En 2017, les camions-restaurants étaient essentiellement confinés à des parcs en banlieue.

Cuisine de rue: une recette bonifiée pour l’an 2

Le projet pilote de cuisine de rue semble disposer de meilleurs ingrédients qu’en 2017 pour faire de cette seconde année une recette gagnante. L’an passé, la population devait absolument aller à la rencontre des camions-restaurants pour se délecter. Cette année, les camions rouleront davantage à la rencontre de la clientèle.

Les propriétaires de camion et la Ville de Québec se rencontraient mercredi pour discuter des paramètres d’exploitation au cours du prochain été. Il fallait s’attendre à des changements après le succès mitigé la première année de ce projet pilote. En 2017, les camions étaient essentiellement confinés à des parcs en banlieue (la base de plein air de Sainte-Foy, le parc de la plage Jacques-Cartier, le secteur de l’étang de la Côte, dans Beauport, le domaine Maizerets et le parc Victoria). 

Les consommateurs n’étaient pas toujours au rendez-vous même si les restaurateurs roulants annonçaient leur présence. De plus, les camions étaient souvent absents à cause de leur participation à des événements privés et dans des festivals, beaucoup plus rentables.

La première expérience a été difficile au point que seulement quatre des sept camions retenus au départ ont terminé le projet à l’automne. 

«Cette fois, on change d’optique, se réjouit Guy Lévesque du camion-restaurant du Sagamité à Wendake. Nous avons demandé à la Ville de nous fournir une liste des événements qui se dérouleront dans ses différents parcs où nous pourrons offrir le service de restauration. S’il y a un spectacle un soir dans un parc de Val-Bélair, nous serons au courant et pourrons y aller», illustre-t-il.

Selon lui, la Ville a accueilli cette offre avec ouverture. Il a bon espoir que l’administration Labeaume accepte la proposition. Il a été impossible de connaître la position de la Ville qui n’a voulu émettre aucun commentaire à ce sujet après la rencontre.

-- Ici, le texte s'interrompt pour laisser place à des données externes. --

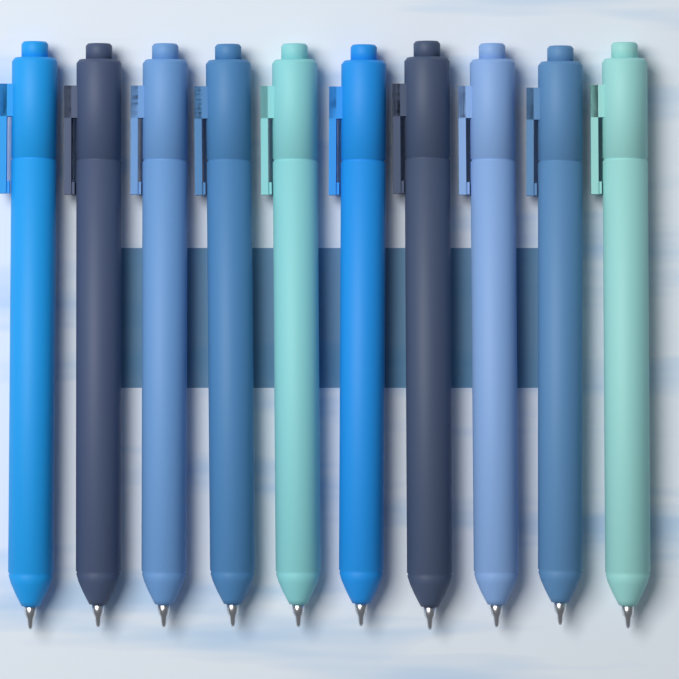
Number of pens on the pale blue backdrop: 10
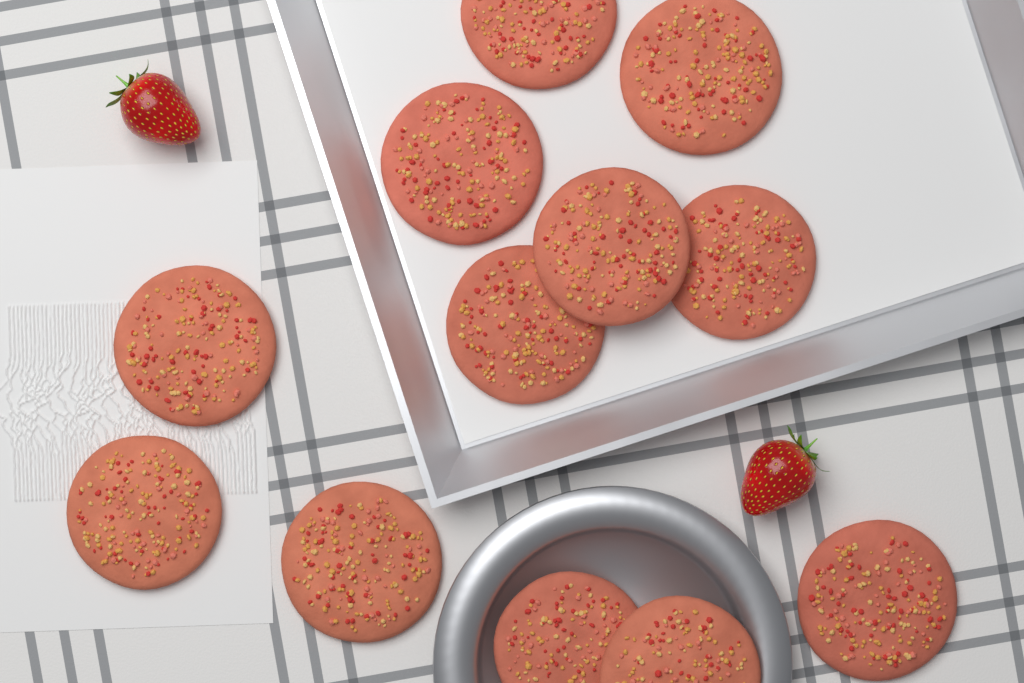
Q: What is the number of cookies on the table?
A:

M. Lévesque et ses collègues lorgnent aussi les parcs industriels du territoire. La plupart sont des déserts alimentaires. Ainsi, un ou plusieurs camions pourraient se présenter une ou plusieurs fois par semaine sur certains terrains privés d’entreprise pour nourrir les travailleurs. M. Lévesque souligne que ce sera aux propriétaires de camion de prendre entente avec les gestionnaires d’entreprises et de parcs et de se procurer, au besoin, le permis nécessaire auprès de l’administration municipale.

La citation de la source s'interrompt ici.